Right near the beginning of this, Jane Smith (Angelina Jolie) says to a marriage counselor, “There’s this huge space between us that’s filled up with things we don’t say—what’s that called?” and her counselor responds, “Marriage.” When I heard that, after what I had knew about the movie, I was ready to bolt.

And what, pray, did I know? That this was directed by Doug Liman, who directed “The Bourne Identity,” (2002) a film I thought particularly poorly done. It wasn’t coincidence that for the sequel, “The Bourne Supremacy,” the producers got Paul Greengrass to direct, and it was an immeasurable improvement. In addition, the screenwriter is Simon Kinberg, who wrote the script for “XXX: State of Seige,” one of the worst movies of this year or any year, as well as “X-Men 3,” something you couldn’t pay me to see and they probably will. Kinberg is quoted as saying, “The idea came from my passion for Hong Kong action films. They…were cool, sleek, sexy and kinetic and all that became the impetus and framework for my original draft.” I hate Hong Kong action films.

Then I found out the running time was four minutes over two hours, which is consistent with “The Bourne Identity,” that also ran far too long (119 minutes), which, if you’re a little short in math, is one minute under two hours.

John Smith (Brad Pitt) is an assassin, as is Jane. Eventually they get assigned to assassinate each other. The story is hopelessly ludicrous. These people are supposed to be the best of the best when it comes to killing. Dead shots; cold-blooded. Yet when they are trying to kill one another in their house, they can’t even draw blood on the other, despite the fact that both are using automatic weapons and Jane is using shotguns that blast holes in walls. Even so, they hit absolutely every single thing in the house but what they’re aiming at, which is each other. Then after pouring thousands of rounds trying to do the other in, when each has a chance, each says, “I can’t do it.” Later, however, in the final denouement, they kill everything that even twitches with single shots, fighting off 312 people, just the two of them!

There are some disgusting violent scenes, like the ones in which John and Jane are fighting each other. This is even more violent than the fight between Sean Thornton (John Wayne) and Will Danaher (Victor McLaglen) in “The Quiet Man” (1952).

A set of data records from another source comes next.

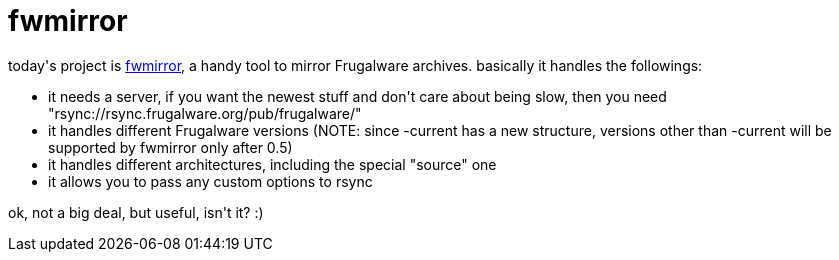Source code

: = fwmirror

:slug: fwmirror
:category: hacking
:tags: en
:date: 2006-08-10T00:05:34Z
++++
<p>today's project is <a href="http://darcs.frugalware.org/repos/pacman-tools/fwmirror">fwmirror</a>, a handy tool to mirror Frugalware archives. basically it handles the followings:
<ul>
  <li>it needs a server, if you want the newest stuff and don't care about being slow, then you need "rsync://rsync.frugalware.org/pub/frugalware/"</li>
  <li>it handles different Frugalware versions (NOTE: since -current has a new structure, versions other than -current will be supported by fwmirror only after 0.5)</li>
  <li>it handles different architectures, including the special "source" one</li>
  <li>it allows you to pass any custom options to rsync</li>
</ul></p><p>ok, not a big deal, but useful, isn't it? :)</p>
++++
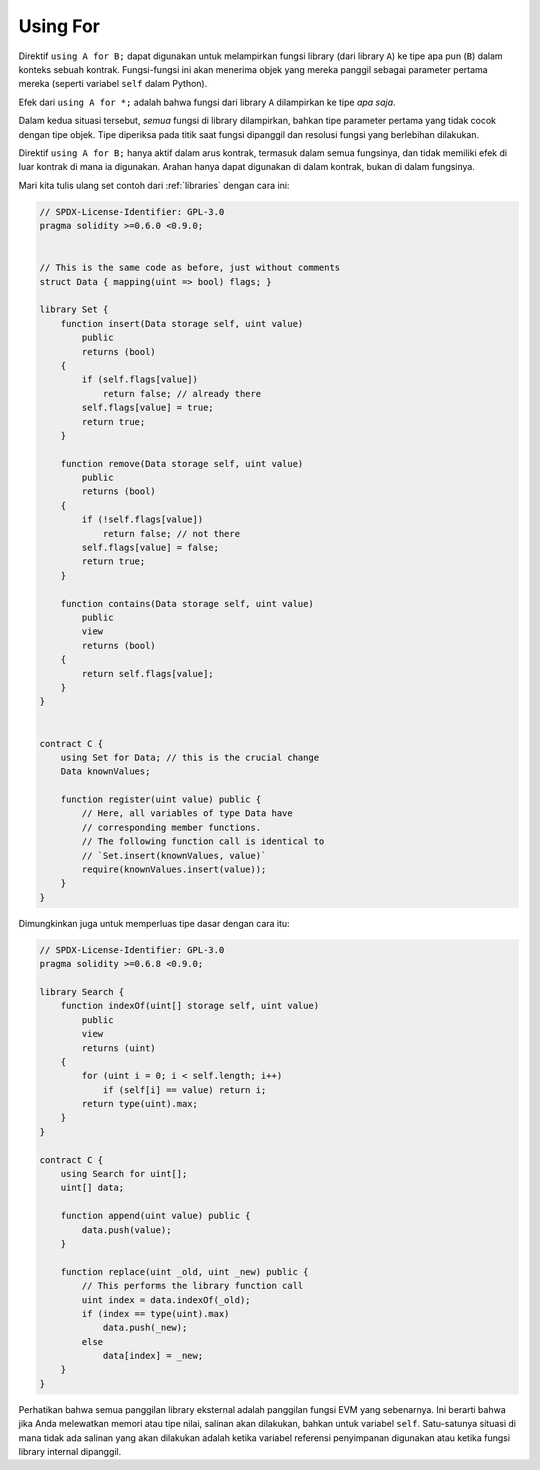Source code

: .. index:: ! using for, library

.. _using-for:

*********
Using For
*********

Direktif ``using A for B;`` dapat digunakan untuk melampirkan fungsi library
(dari library ``A``) ke tipe apa pun (``B``) dalam konteks sebuah kontrak.
Fungsi-fungsi ini akan menerima objek yang mereka panggil sebagai parameter
pertama mereka (seperti variabel ``self`` dalam Python).

Efek dari ``using A for *;`` adalah bahwa fungsi dari
library ``A`` dilampirkan ke tipe *apa saja*.

Dalam kedua situasi tersebut, *semua* fungsi di library dilampirkan, bahkan tipe
parameter pertama yang tidak cocok dengan tipe objek. Tipe diperiksa pada titik
saat fungsi dipanggil dan resolusi fungsi yang berlebihan dilakukan.

Direktif ``using A for B;`` hanya aktif dalam arus
kontrak, termasuk dalam semua fungsinya, dan tidak memiliki efek
di luar kontrak di mana ia digunakan. Arahan hanya dapat digunakan di
dalam kontrak, bukan di dalam fungsinya.

Mari kita tulis ulang set contoh dari
:ref:`libraries` dengan cara ini:

.. code-block:: solidity

    // SPDX-License-Identifier: GPL-3.0
    pragma solidity >=0.6.0 <0.9.0;


    // This is the same code as before, just without comments
    struct Data { mapping(uint => bool) flags; }

    library Set {
        function insert(Data storage self, uint value)
            public
            returns (bool)
        {
            if (self.flags[value])
                return false; // already there
            self.flags[value] = true;
            return true;
        }

        function remove(Data storage self, uint value)
            public
            returns (bool)
        {
            if (!self.flags[value])
                return false; // not there
            self.flags[value] = false;
            return true;
        }

        function contains(Data storage self, uint value)
            public
            view
            returns (bool)
        {
            return self.flags[value];
        }
    }


    contract C {
        using Set for Data; // this is the crucial change
        Data knownValues;

        function register(uint value) public {
            // Here, all variables of type Data have
            // corresponding member functions.
            // The following function call is identical to
            // `Set.insert(knownValues, value)`
            require(knownValues.insert(value));
        }
    }

Dimungkinkan juga untuk memperluas tipe dasar dengan cara itu:

.. code-block:: solidity

    // SPDX-License-Identifier: GPL-3.0
    pragma solidity >=0.6.8 <0.9.0;

    library Search {
        function indexOf(uint[] storage self, uint value)
            public
            view
            returns (uint)
        {
            for (uint i = 0; i < self.length; i++)
                if (self[i] == value) return i;
            return type(uint).max;
        }
    }

    contract C {
        using Search for uint[];
        uint[] data;

        function append(uint value) public {
            data.push(value);
        }

        function replace(uint _old, uint _new) public {
            // This performs the library function call
            uint index = data.indexOf(_old);
            if (index == type(uint).max)
                data.push(_new);
            else
                data[index] = _new;
        }
    }

Perhatikan bahwa semua panggilan library eksternal adalah panggilan
fungsi EVM yang sebenarnya. Ini berarti bahwa jika Anda melewatkan memori
atau tipe nilai, salinan akan dilakukan, bahkan untuk variabel ``self``. Satu-satunya situasi
di mana tidak ada salinan yang akan dilakukan adalah ketika variabel referensi penyimpanan
digunakan atau ketika fungsi library internal dipanggil.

They hit each other with everything they’ve got. There is one particularly egregious scene in which John is pictured kicking an unseen Jane time and again while she’s down. Naturally (remember, this is present-day, politically correct Hollywood where there is no difference between men and women unless they’re trying to sell tickets and then they’ll expose a breast or two), Jane gives as good as she gets and the seemingly much stronger physically John can’t get the best of her. But to see a man pummel a woman, and a husband pummel his wife, is sinking to the lower levels 21st Century Hollywood seems to prefer. These scenes aren’t funny; they’re nauseating.

I don’t know which is worse, Kinberg’s script or Liman’s directing. This is not only full of holes, it’s replete with silly stunts. The worst is the car chase. Liman was specifically prohibited from directing the Bourne sequel by the producers who had had enough of him, even though he had a contractual commitment (so he got an Executive Producer credit). He must be smarting from being excluded from the Bourne sequel, which was magnificently directed by Paul Greengrass and contained the best car chase since “Bullitt” (1966), so he put one in here. Although it was really the primary responsibility of second unit director Simon Crane, it’s still Liman’s ultimate responsibility since he’s the director. It is one of the silliest car chases I’ve ever seen on film, and I’ve seen a lot.

Kinberg’s script clumsily overreaches to insert what he apparently thought was “clever” repartee between John and Jane. Instead of sparkling and witty, it is fatuous. I was seated next to a professional laugher who laughed heartily at anything and everything. There were a few others in the audience who chuckled occasionally, but I got the feeling they were making laughing noises to let people around them know that they got the joke and were really groovy people.

I don’t care who the actors are. You can take Cary Grant and Spencer Tracy and Russell Crowe and Humphrey Bogart and Grace Kelly and Renée Zellweger and Ingrid Bergman, but if you’ve got a bad writer and inept director, you’re not going to have an entertainment worth diddlysquat.